> [Data entries]:
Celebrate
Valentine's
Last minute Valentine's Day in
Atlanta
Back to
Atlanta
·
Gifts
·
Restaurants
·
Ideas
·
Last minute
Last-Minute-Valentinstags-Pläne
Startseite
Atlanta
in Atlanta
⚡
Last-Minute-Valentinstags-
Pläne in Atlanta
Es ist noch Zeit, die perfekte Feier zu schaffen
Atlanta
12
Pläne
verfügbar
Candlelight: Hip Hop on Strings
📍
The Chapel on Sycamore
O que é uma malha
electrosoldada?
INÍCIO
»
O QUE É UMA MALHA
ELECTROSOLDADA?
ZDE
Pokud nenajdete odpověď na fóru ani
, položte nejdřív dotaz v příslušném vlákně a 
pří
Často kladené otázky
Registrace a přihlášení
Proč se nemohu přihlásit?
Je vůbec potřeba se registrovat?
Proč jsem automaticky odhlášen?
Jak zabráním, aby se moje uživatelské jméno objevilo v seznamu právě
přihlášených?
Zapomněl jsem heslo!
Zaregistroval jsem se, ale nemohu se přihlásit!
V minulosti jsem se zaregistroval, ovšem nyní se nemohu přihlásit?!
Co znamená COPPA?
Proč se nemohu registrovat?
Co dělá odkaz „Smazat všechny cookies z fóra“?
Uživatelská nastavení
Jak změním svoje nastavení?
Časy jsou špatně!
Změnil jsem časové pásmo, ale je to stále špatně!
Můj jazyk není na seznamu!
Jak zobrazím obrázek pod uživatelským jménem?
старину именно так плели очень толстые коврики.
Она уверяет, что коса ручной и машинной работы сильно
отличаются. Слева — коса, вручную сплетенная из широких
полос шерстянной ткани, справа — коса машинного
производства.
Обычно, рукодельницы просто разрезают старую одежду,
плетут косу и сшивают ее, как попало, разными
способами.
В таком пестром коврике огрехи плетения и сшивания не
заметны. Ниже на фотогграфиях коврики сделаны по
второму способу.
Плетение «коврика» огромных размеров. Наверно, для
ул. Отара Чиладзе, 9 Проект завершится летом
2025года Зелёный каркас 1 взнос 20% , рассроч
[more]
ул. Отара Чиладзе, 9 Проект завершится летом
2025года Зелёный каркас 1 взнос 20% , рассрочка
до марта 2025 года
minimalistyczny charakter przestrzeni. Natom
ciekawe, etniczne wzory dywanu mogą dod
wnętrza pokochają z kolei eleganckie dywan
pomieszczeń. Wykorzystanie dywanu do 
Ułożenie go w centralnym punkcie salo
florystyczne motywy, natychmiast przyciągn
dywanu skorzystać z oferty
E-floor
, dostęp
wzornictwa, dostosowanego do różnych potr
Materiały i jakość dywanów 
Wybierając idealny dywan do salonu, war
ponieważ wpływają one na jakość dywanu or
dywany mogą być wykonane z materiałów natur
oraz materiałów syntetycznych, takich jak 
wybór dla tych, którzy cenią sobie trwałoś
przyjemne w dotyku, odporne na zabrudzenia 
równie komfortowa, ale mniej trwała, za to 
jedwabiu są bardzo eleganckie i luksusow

> [WORK TASK]: Using only the data above, copy out the lines that include the word "Зелёный".

> [WRITTEN ANSWER]:
2025года Зелёный каркас 1 взнос 20% , рассроч
2025года Зелёный каркас 1 взнос 20% , рассрочка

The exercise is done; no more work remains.